Um trabalho integrado da Polícia Civil de Minas Gerais (PCMG), da Polícia Federal (PF), da Interpol e do Ministério Público de Minas Gerais (MPMG) resultou na prisão de um influenciador digital, de 30 anos, condenado a 26 anos e um mês de prisão pelos crimes de tráfico de drogas, associação criminosa, lavagem de dinheiro, falsidade ideológica e outros delitos.

O foragido foi detido nos Emirados Árabes Unidos, pela polícia local, no dia 4 deste mês, com base em informações compartilhadas pela Coordenadoria de Operações Estratégicas (COE) da PCMG, responsável por identificar o paradeiro do investigado. A polícia mineira foi informada sobre a prisão hoje (15/9), pela Interpol.

Natural de Uberlândia, Triângulo Mineiro, o influenciador digital era considerado um dos principais alvos das operações Diamante de Vidro (2021), Má Influência (2022) e Erínias (2023), conduzidas pela PCMG em parceria com o Ministério Público.

Na mira da polícia

A primeira operação, em 2021, teve como foco o combate aos crimes de tráfico de drogas, receptação, estelionato e lavagem de capitais, resultando na primeira condenação do suspeito.

Já em 2022, durante a operação Má Influência, foram apreendidos anabolizantes, joias, veículos de luxo e dinheiro em espécie. Devido a essa ação, o investigado foi sentenciado a mais de 18 anos de prisão.

Por fim, em 2023, a ação policial Erínias teve como alvo a apuração de um possível esquema para eliminar autoridades de segurança pública a partir de presídios.

Em todas essas operações, o influenciador digital figurou como suspeito.

Próximos passos

Concluídos os trâmites legais no Oriente Médio, o investigado será submetido ao processo de extradição para o Brasil, onde cumprirá as penas já impostas pela Justiça mineira.

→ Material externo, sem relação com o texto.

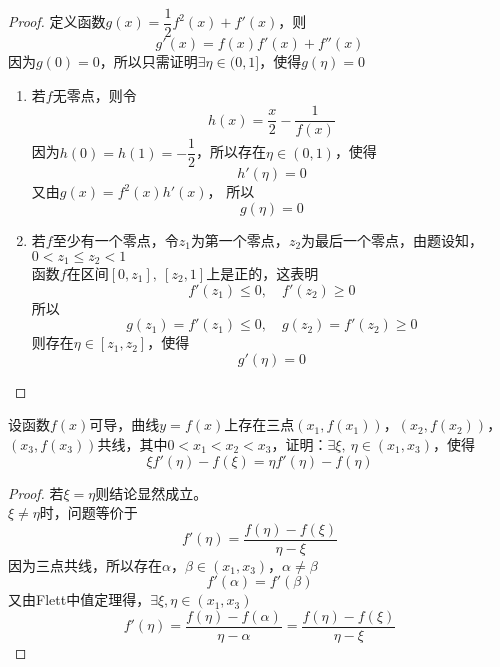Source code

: \begin{proof}

    定义函数$g(x) = \dfrac{1}{2}f^2(x) + f'(x)$，则
    $$g'(x) = f(x) f'(x) + f''(x)$$
    因为$g(0) = 0$，所以只需证明$\exists \eta \in (0,1]$，使得$g(\eta) = 0$

    \begin{enumerate}

        \item 
            若$f$无零点，则令
            $$h(x) = \dfrac{x}{2} - \dfrac{1}{f(x)}$$
            因为$h(0) = h(1) = -\dfrac{1}{2}$，所以存在$\eta \in (0,1)$，使得
            $$h'(\eta) = 0$$
            又由$g(x) = f^2(x) h'(x)$，
            所以
            $$g(\eta) = 0$$

        \item 
            若$f$至少有一个零点，令$z_1$为第一个零点，$z_2$为最后一个零点，由题设知，$0 < z_1 \leq z_2 < 1$\\
            函数$f$在区间$[0,z_1],\ [z_2,1]$上是正的，这表明
            $$f'(z_1) \leq 0,\quad f'(z_2) \geq 0$$
            所以
            $$g(z_1) = f'(z_1) \leq 0, \quad g(z_2) = f'(z_2) \geq 0$$
            则存在$\eta \in [z_1, z_2]$，使得
            $$g'(\eta) = 0$$

    \end{enumerate}

\end{proof}

\begin{proposition}

    设函数$f(x)$可导，曲线$y = f(x)$上存在三点$(x_1, f(x_1))$，$(x_2, f(x_2))$，$(x_3, f(x_3))$共线，其中$0 < x_1 < x_2 < x_3$，证明：$\exists \xi,\  \eta \in (x_1,x_3)$，使得
    $$\xi f'(\eta) - f(\xi) = \eta f'(\eta) - f(\eta)$$

\end{proposition}

\begin{proof}

    若$\xi = \eta$则结论显然成立。\\
    $\xi \neq \eta$时，问题等价于
    $$ f'(\eta) = \dfrac{f(\eta) - f(\xi)}{\eta - \xi}$$
    因为三点共线，所以存在$\alpha$，$\beta \in (x_1, x_3)$，$\alpha \neq \beta$
    $$f'(\alpha) = f'(\beta)$$
    又由\textup{Flett}中值定理得，$\exists \xi,\eta \in (x_1,x_3)$
    $$f'(\eta) = \dfrac{f(\eta) - f(\alpha)}{\eta - \alpha} = \dfrac{f(\eta) - f(\xi)}{\eta - \xi}$$

\end{proof}


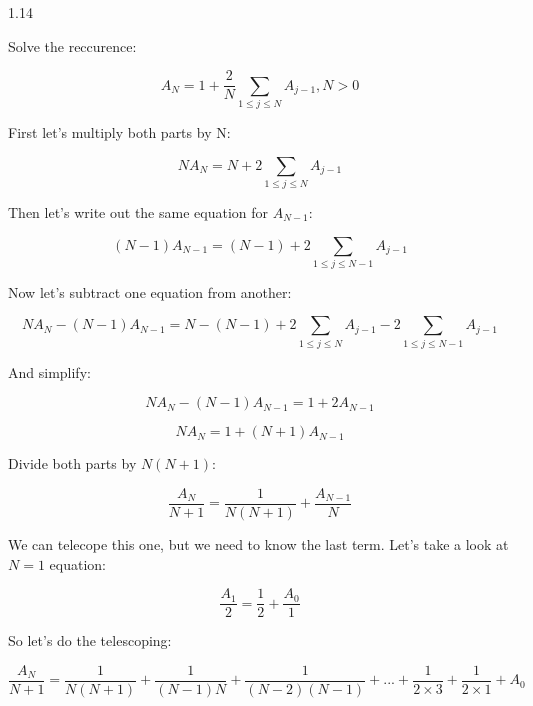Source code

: \documentclass[12pt]{article}
\begin{document}
1.14

Solve the reccurence:

\begin{equation}
A_{N} = 1 + \frac{2}{N}\sum_{1\leq j \leq N}A_{j-1}, N > 0 \nonumber
\end{equation}

First let's multiply both parts by N:

\begin{equation}
NA_{N} = N + 2\sum_{1 \leq j \leq N}A_{j-1} \nonumber
\end{equation}

Then let's write out the same equation for ${A_{N-1}}$:

\begin{equation}
(N-1)A_{N-1} = (N - 1) + 2\sum_{1 \leq j \leq N-1}A_{j-1} \nonumber
\end{equation}

Now let's subtract one equation from another:

\begin{equation}
NA_{N} - (N-1)A_{N-1} = N - (N-1) + 2\sum_{1 \leq j \leq N}A_{j-1} - 2\sum_{1 \leq j \leq N-1}A_{j-1} \nonumber
\end{equation}

And simplify:

\begin{equation}
NA_{N} - (N-1)A_{N-1} = 1 + 2A_{N-1} \nonumber
\end{equation}

\begin{equation}
NA_{N} = 1 + (N+1)A_{N-1} \nonumber
\end{equation}

Divide both parts by ${N(N+1)}$:

\begin{equation}
\frac{A_{N}}{N+1} = \frac{1}{N(N+1)} + \frac{A_{N-1}}{N} \nonumber
\end{equation}

We can telecope this one, but we need to know the last term. Let's take a look at ${N=1}$ equation:

\begin{equation}
\frac{A_{1}}{2} = \frac{1}{2} + \frac{A_{0}}{1} \nonumber
\end{equation}

So let's do the telescoping:

\begin{equation}
\frac{A_{N}}{N+1} = \frac{1}{N(N+1)} + \frac{1}{(N-1)N} + \frac{1}{(N-2)(N-1)} + ... + \frac{1}{2 \times 3} + \frac{1}{2 \times 1} + A_{0} \nonumber
\end{equation}
\end{document}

A localização e prisão do foragido foram possíveis após o trabalho conduzido pelo Setor de Inteligência da Coordenadoria de Operações Estratégicas (COE) da PCMG, pela Agência de Inteligência do 9º Departamento da PCMG em Uberlândia, pela Diretoria de Operações Integradas e de Inteligência (Diopi) da PF, pela Interpol e pelo Gabinete de Segurança e Inteligência (GSI) do MPMG.